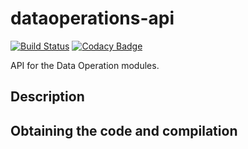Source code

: # dataoperations-api 
[![Build Status](https://travis-ci.org/clarus-proxy/dataoperations-api.svg?branch=master)](https://travis-ci.org/clarus-proxy/dataoperations-api)
[![Codacy Badge](https://api.codacy.com/project/badge/Grade/0bc6c6b1203e4ca8a3ebcb167104b77a)](https://www.codacy.com/app/romain-ferrari/dataoperations-api?utm_source=github.com&amp;utm_medium=referral&amp;utm_content=clarus-proxy/dataoperations-api&amp;utm_campaign=Badge_Grade)
  
  API for the Data Operation modules. 

## Description

## Obtaining the code and compilation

○ ○ ○ ○ ○

PROBLEM TO WORK ON: Look for the word "proxy". Copy out every line of the data that has it.

ANSWER BELOW:
[![Build Status](https://travis-ci.org/clarus-proxy/dataoperations-api.svg?branch=master)](https://travis-ci.org/clarus-proxy/dataoperations-api)
[![Codacy Badge](https://api.codacy.com/project/badge/Grade/0bc6c6b1203e4ca8a3ebcb167104b77a)](https://www.codacy.com/app/romain-ferrari/dataoperations-api?utm_source=github.com&amp;utm_medium=referral&amp;utm_content=clarus-proxy/dataoperations-api&amp;utm_campaign=Badge_Grade)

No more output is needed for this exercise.